■ **ASSIGNMENT A**: In the open letter, copy everything from "Terrifying is the" down to "I didn’t have.".
■ **ASSIGNMENT B**:
Answer these questions from the open letter:
(i) How far along was the writer's pregnancy when she discovered it at 17?
(ii) Why did the writer visit the Planned Parenthood health center in Washington?
(iii) What form of birth control did the writer's daughter choose?
■ **ASSIGNMENT C**: Summarize the open letter in two sentences.

■ **EXERCISE TEXT**:
On International Women’s Day 2017, Annica Palmer, a 35-year-old mother, has some strong words for the US president. Here's her powerful open letter.
Terrifying is the word. That’s how I feel about the world that I am currently raising my 17-year-old daughter in. And that’s how I felt when I was 17 and had just discovered I was five months pregnant. Terrified.
When you talk about healthcare – specifically women’s healthcare – being taken away from us, I am scared. We are not talking about a niche group here – women make up half the population. We feel targeted, vulnerable and terrified. I want my teenage daughter to grow up knowing that she has choices – choices that I didn’t have.
I found myself homeless at 17 after a dispute with my strictly religious family, so I quit high school and hitchhiked to the Pacific Coast with a guy I was in a relationship with. When I realised I was pregnant with no means to support myself, let alone a child, I reached out to a Christian organisation for help and guidance. They referred me to a crisis pregnancy centre – a small, clinical-looking office where staff wore white coats, it was deceptively branded to look like a reproductive health centre. But it quickly became clear that they didn’t offer healthcare, just anti-abortion and anti-birth control messages and materials. I walked in looking for support and instead I got told, ‘You don’t want to murder your baby, do you?’ I wasn’t allowed to ask any questions before they sent me away, congratulating me on my pregnancy.
I prayed for a miscarriage. Homeless, frightened and feeling like I had no options left, it seemed the only answer. But I didn’t miscarry. I slept on people’s couches and in shelters, living off food stamps. I was seven months pregnant before I realised I could get access to prenatal care and doctors. I had no grown ups around me, I was uninformed and after an arduous birth experience, I had no idea what the rest of my life had in store for me, only that I had no control over it.
The choice to have my daughter was taken from me. In fact, my experience with the crisis pregnancy centre damaged me so much that it took me years to get to the point where I could advocate for my own health and or that of my daughter. I didn’t realise this was something I was allowed to do. I was unable to make an informed decision, which spilled over into every aspect of my life.
Several years later, when I was in my early twenties, I learned about Planned Parenthood and went to their health centre in Washington for STD testing. It was eye-opening to me. They gave me information and treated me with respect. If I had known about Planned Parenthood back when I was 17, everything would have been different. I would have been told all of my options, including abortion. I would have been able to take ownership of my choice.
With dangerous cuts to funding organisations like Planned Parenthood and reversing women’s reproductive rights by decades, I am afraid that too many young girls growing up today will find themselves trapped in the same situation that I was. I eventually split from my daughter’s father and, somehow, I managed to find a part-time job and a small apartment for us. In short, we survived. But without Planned Parenthood, who has been giving men, women and young people the care and information they need to make their own decisions for 100 years, so many people won’t survive. Vulnerable people, young people, women living in poverty and those with a lack of sex education, women like me will feel as though they don’t matter. That their opinion on their bodies and their futures is unimportant.
My daughter is 17 now and it’s important that I talk to her about sex education and her health rights. I am proud of the strong, empowered young woman she has become. She and her friends talk about periods and track their periods on apps – I wouldn’t have dared discuss those things with my parents or sisters. But I want my daughter to know that she can – she has options, at least for now. I use Planned Parenthood to educate her – I took her to a sex education class where they discussed consent, speaking up for yourself, basic sex education. She’s going off to college next year and after researching her options for birth control, she chose an IUD.
There are a lot of ifs in my story – if I had gone to Planned Parenthood instead of where I ended up, I can’t say what I would have chosen, but I know that I would have owned that choice. That choice is not the ownership of politicians. It is my choice. It is my daughter’s choice. It is a woman’s choice.

■ **RECORD SET**:
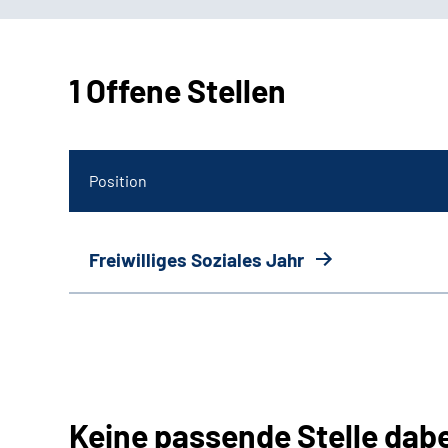
1 Offene Stellen
Position
Freiwilliges Soziales Jahr
Keine passende Stelle dab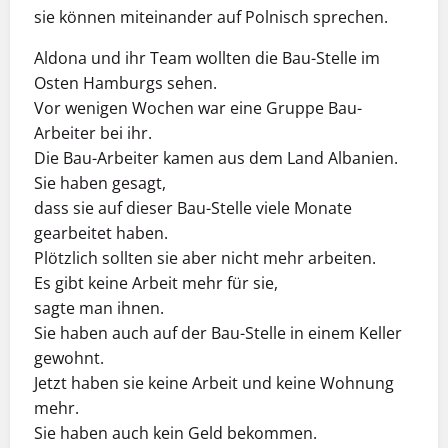
sie können miteinander auf Polnisch sprechen.
Aldona und ihr Team wollten die Bau-Stelle im
Osten Hamburgs sehen.
Vor wenigen Wochen war eine Gruppe Bau-
Arbeiter bei ihr.
Die Bau-Arbeiter kamen aus dem Land Albanien.
Sie haben gesagt,
dass sie auf dieser Bau-Stelle viele Monate
gearbeitet haben.
Plötzlich sollten sie aber nicht mehr arbeiten.
Es gibt keine Arbeit mehr für sie,
sagte man ihnen.
Sie haben auch auf der Bau-Stelle in einem Keller
gewohnt.
Jetzt haben sie keine Arbeit und keine Wohnung
mehr.
Sie haben auch kein Geld bekommen.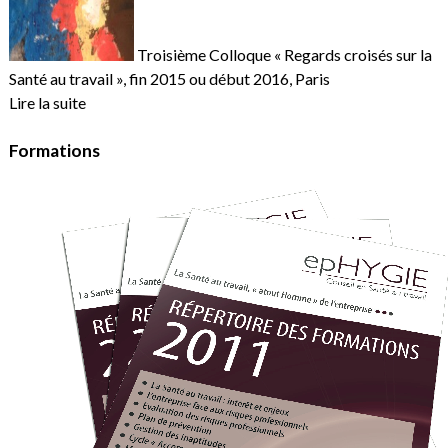
Troisième Colloque « Regards croisés sur la
Santé au travail », fin 2015 ou début 2016, Paris
Lire la suite
Formations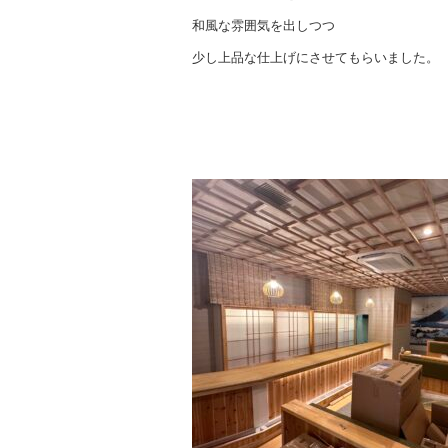
和風な雰囲気を出しつつ
少し上品な仕上げにさせてもらいました。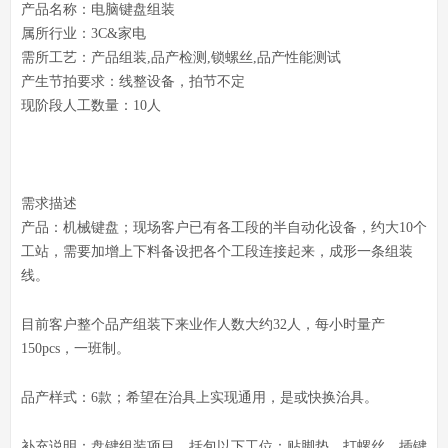
产品名称：电脑键
盘
‬‬组装
属所‬‬行业：3C&家电
需所‬‬工艺：产品组装,品产‬‬检测,锁螺丝,品产‬‬性能测试
产生‬‬节拍要求：线整‬‬设备，拍节‬‬不定
现阶段人工数量：10‬‬人
需求描述
产品：机械键
盘
‬‬；现场客户已有各工段的半自动化设备，约大‬‬10个
工站，需要加增‬‬上下料备设‬‬把各个工段连接起来，成形‬‬一条组装
线。
目前‬‬客户整个品产‬‬组装下来业作‬‬人数大约32‬‬人，每小时量产‬
150pcs，一班制。
品产‬‬样式：6款；希望‬‬在治具上实现通用，是或‬‬快换治具。
补充说明：盘键‬‬组装项目，括包‬‬以下工位：贴脚垫、打螺丝、插键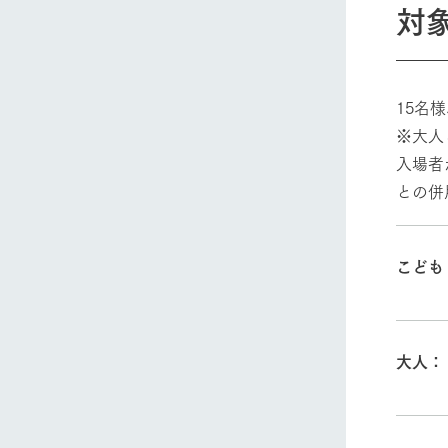
対
15名
※大人
入場者
との併
こども
大人：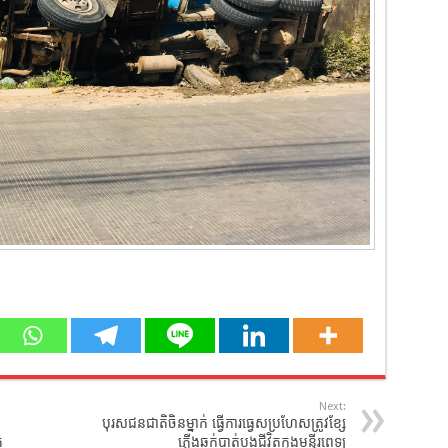
Next:
បុរសជនជាតិចិនម្នាក់ ធ្វើការធ្វេសប្រហែសត្រូវខ្សែ
ត
ភ្លើងឆក់បាត់បងជីវិតក្នុងមន្ទីរពេទ្យ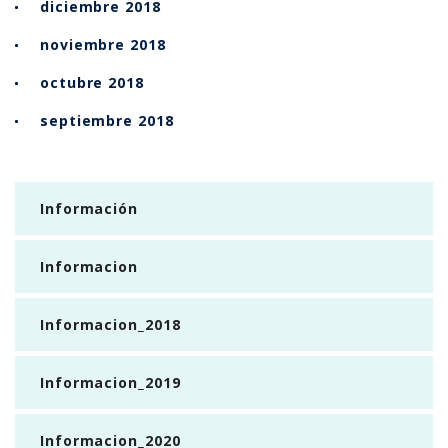
diciembre 2018
noviembre 2018
octubre 2018
septiembre 2018
Información
Informacion
Informacion_2018
Informacion_2019
Informacion_2020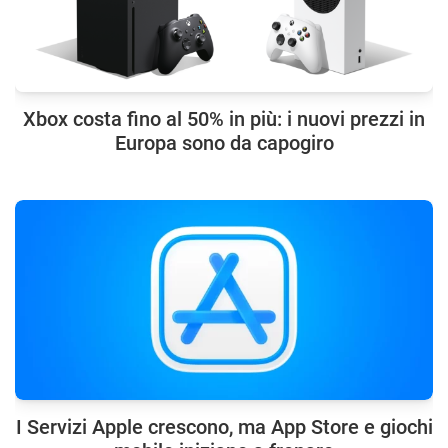
Xbox costa fino al 50% in più: i nuovi prezzi in
Europa sono da capogiro
I Servizi Apple crescono, ma App Store e giochi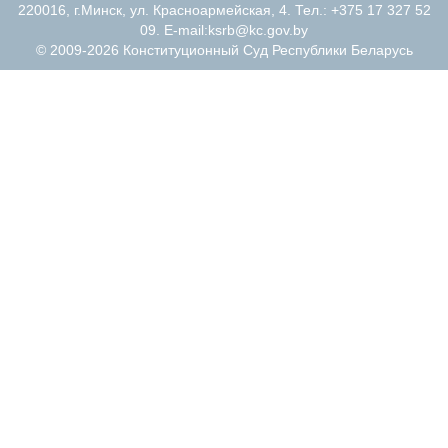
220016, г.Минск, ул. Красноармейская, 4. Тел.: +375 17 327 52
09. E-mail:
ksrb@kc.gov.by
© 2009-2026 Конституционный Суд Республики Беларусь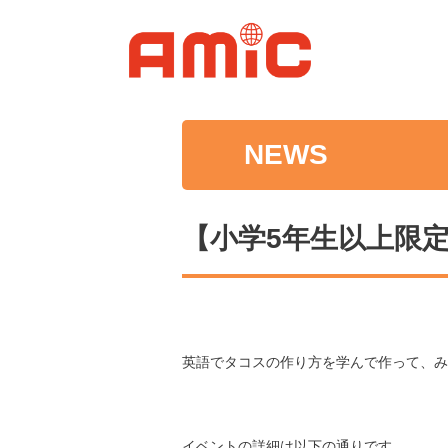
NEWS
【小学5年生以上限定
英語でタコスの作り方を学んで作って、み
イベントの詳細は以下の通りです。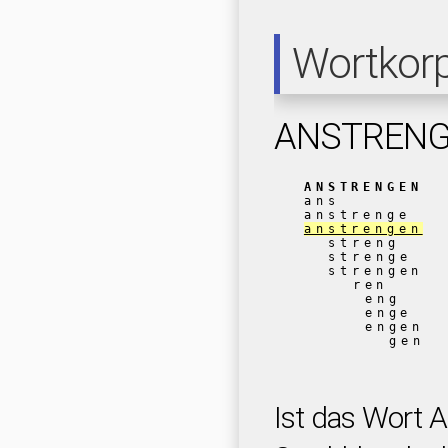
Wortkor
ANSTREN
ANSTRENGEN
ans
anstrenge
anstrengen
streng
strenge
strengen
ren
eng
enge
engen
gen
Ist das Wort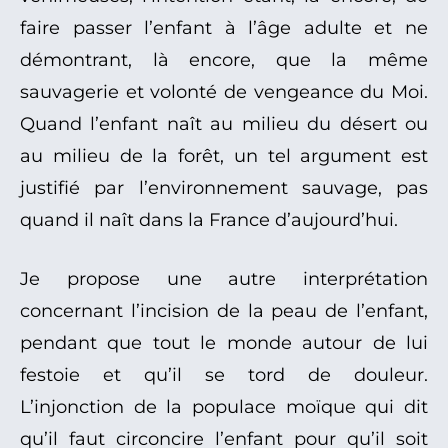
faire passer l’enfant à l’âge adulte et ne
démontrant, là encore, que la même
sauvagerie et volonté de vengeance du Moi.
Quand l’enfant naît au milieu du désert ou
au milieu de la forêt, un tel argument est
justifié par l’environnement sauvage, pas
quand il naît dans la France d’aujourd’hui.
Je propose une autre interprétation
concernant l’incision de la peau de l’enfant,
pendant que tout le monde autour de lui
festoie et qu’il se tord de douleur.
L’injonction de la populace moïque qui dit
qu’il faut circoncire l’enfant pour qu’il soit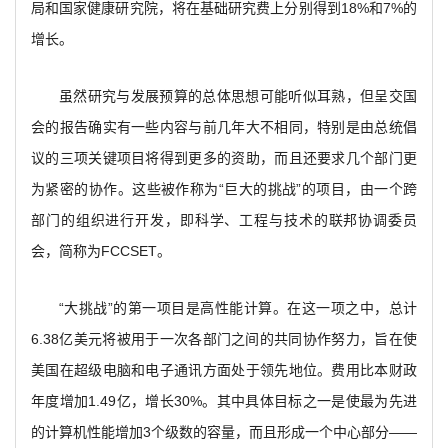
局和国家健康研究院，将在基础研究费上分别得到18%和7%的
增长。
虽然研究与发展预算的总体思想可能听似耳熟，但呈交国
会的报告确实有一些内容与前几年大不相同，特别是由总统倡
议的三项关键项目将得到更多的资助，而且还要求几个部门更
为紧密的协作。这些被作称为“巨大的挑战”的项目，由一个跨
部门的组织进行开发，即科学、工程与技术的联邦协调委员
会，简称为FCCSET。
“大挑战”的第一项目是高性能计算。在这一项之中，总计
6.38亿美元将被用于一次各部门之间的共同协作努力，旨在使
美国在超级电脑和电子通讯方面处于领先地位。费用比本财政
年度增加1.49亿，增长30%。其中具体目标之一是使最为先进
的计算机性能增加3个级数的容量，而且形成一个中心部分——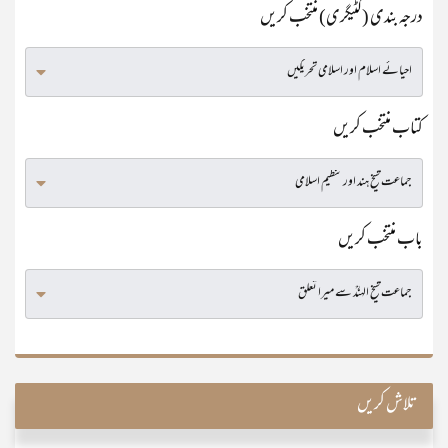
درجہ بندی (کٹیگری) منتخب کریں
کتاب منتخب کریں
باب منتخب کریں
تلاش کریں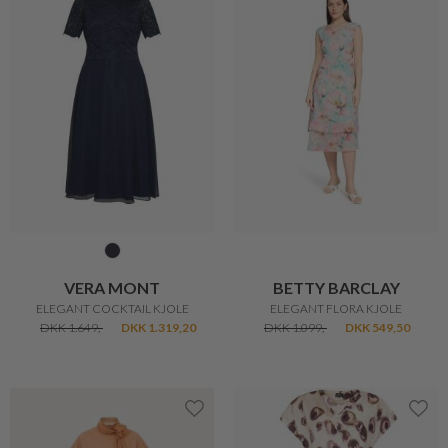
VERA MONT
BETTY BARCLAY
ELEGANT COCKTAIL KJOLE
ELEGANT FLORA KJOLE
DKK 1.649,-
DKK 1.319,20
DKK 1.099,-
DKK 549,50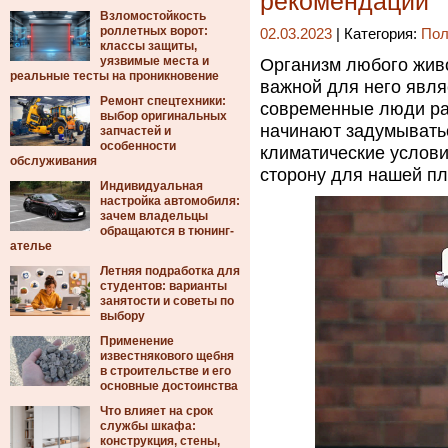
рекомендации
Взломостойкость
роллетных ворот:
02.03.2023
| Категория:
Пол
классы защиты,
уязвимые места и
Организм любого живо
реальные тесты на проникновение
важной для него явля
Ремонт спецтехники:
современные люди рас
выбор оригинальных
начинают задумыватьс
запчастей и
особенности
климатические услови
обслуживания
сторону для нашей пл
Индивидуальная
настройка автомобиля:
зачем владельцы
обращаются в тюнинг-
ателье
Летняя подработка для
студентов: варианты
занятости и советы по
выбору
Применение
известнякового щебня
в строительстве и его
основные достоинства
Что влияет на срок
службы шкафа:
конструкция, стены,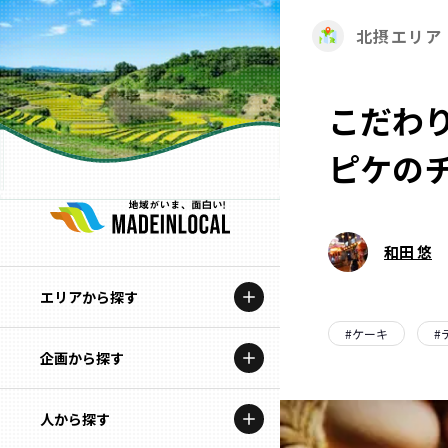
北摂エリア
こだわ
ピケの
和田 悠
エリアから探す
#
ケーキ
#
企画から探す
北海道
特集コンテンツ
人から探す
青森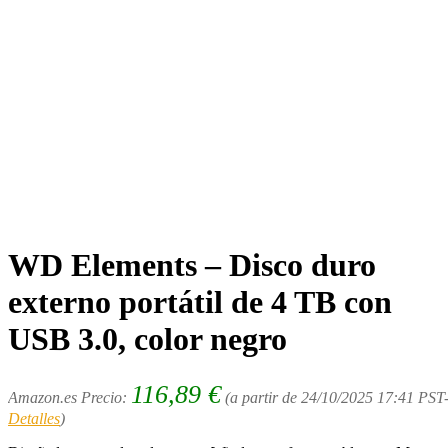
WD Elements – Disco duro
externo portátil de 4 TB con
USB 3.0, color negro
116,89
€
Amazon.es Precio:
(a partir de 24/10/2025 17:41 PST
Detalles
)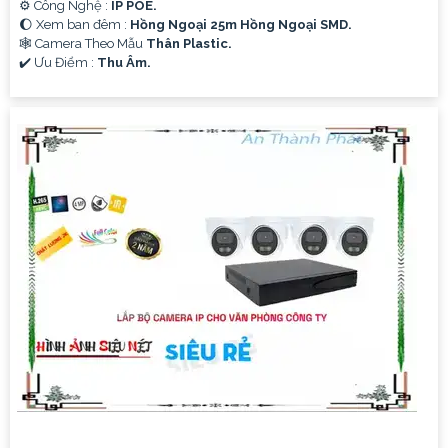
⚙ Công Nghệ :
IP POE.
🌔 Xem ban đêm :
Hồng Ngoại 25m Hồng Ngoại SMD.
🕸️ Camera Theo Mẫu
Thân Plastic.
️✔️ Ưu Điểm :
Thu Âm.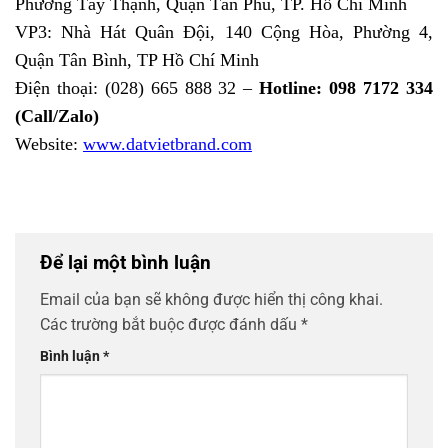
Phường Tây Thạnh, Quận Tân Phú, TP. Hồ Chí Minh
VP3: Nhà Hát Quân Đội, 140 Cộng Hòa, Phường 4,
Quận Tân Bình, TP Hồ Chí Minh
Điện thoại: (028) 665 888 32 –
Hotline: 098 7172 334
(Call/Zalo)
Website:
www.datvietbrand.com
Để lại một bình luận
Email của bạn sẽ không được hiển thị công khai.
Các trường bắt buộc được đánh dấu
*
Bình luận
*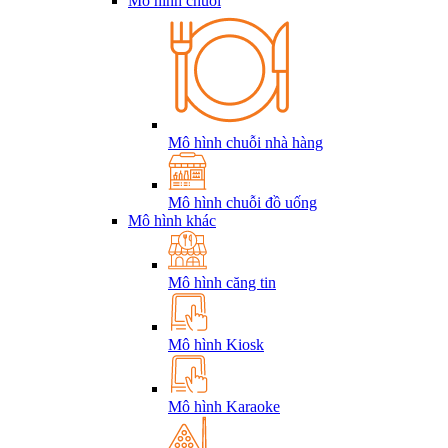
Mô hình chuỗi
Mô hình chuỗi nhà hàng
Mô hình chuỗi đồ uống
Mô hình khác
Mô hình căng tin
Mô hình Kiosk
Mô hình Karaoke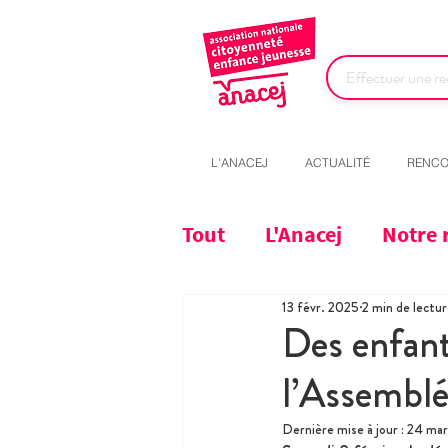
L'ANACEJ
ACTUALITÉ
RENCO
Tout
L'Anacej
Notre 
13 févr. 2025
2 min de lectu
Des enfant
l’Assemblé
Dernière mise à jour :
24 mar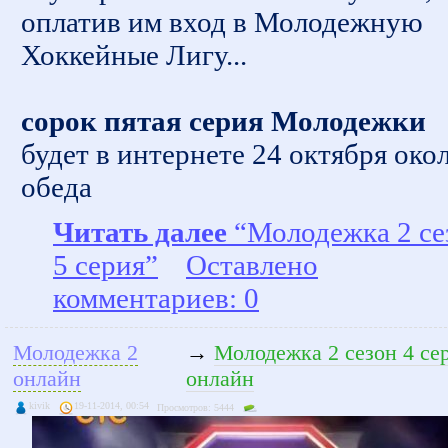
оплатив им вход в Молодежную
Хоккейные Лигу...
сорок пятая серия Молодежки
будет в интернете 24 октября око
обеда
Читать далее
“Молодежка 2 се
5 серия”
Оставлено
комментариев: 0
Молодежка 2
→
Молодежка 2 сезон 4 се
онлайн
онлайн
kivik
19-11-2014, 00:54
Просмотров: 5444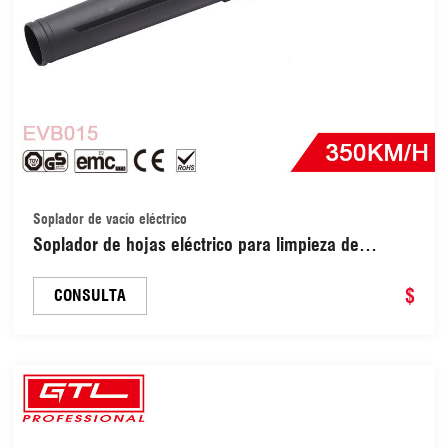
Soplador de vacío eléctrico
Soplador de hojas eléctrico para limpieza de
césped (EVB015)
$
CONSULTA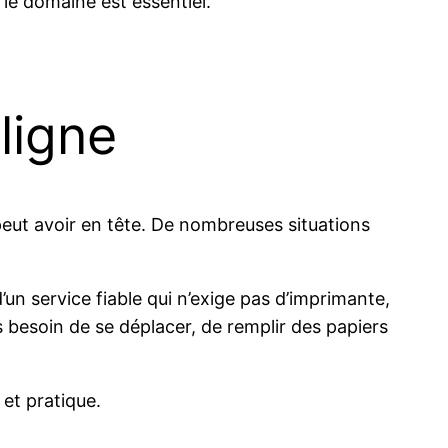
s le domaine est essentiel.
 ligne
peut avoir en tête. De nombreuses situations
d’un service fiable qui n’exige pas d’imprimante,
 besoin de se déplacer, de remplir des papiers
 et pratique.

■ **YOUR SOLUTION A**:
Terrifying is the word. That’s how I feel about the world that I am currently raising my 17-year-old daughter in. And that’s how I felt when I was 17 and had just discovered I was five months pregnant. Terrified.
When you talk about healthcare – specifically women’s healthcare – being taken away from us, I am scared. We are not talking about a niche group here – women make up half the population. We feel targeted, vulnerable and terrified. I want my teenage daughter to grow up knowing that she has choices – choices that I didn’t have.

■ **YOUR SOLUTION B**:
(i) Five months pregnant.
(ii) For STD testing.
(iii) An IUD.

■ **YOUR SOLUTION C**: On International Women's Day 2017, Annica Palmer, a 35-year-old mother, tells the US president that at 17, homeless and pregnant, she was sent to a crisis pregnancy center that gave her only anti-abortion messages and left her unable to make an informed choice. She says Planned Parenthood later treated her with respect and now helps her educate her 17-year-old daughter, warns that funding cuts will trap young women as she was trapped, and insists that the choice belongs to women, not politicians.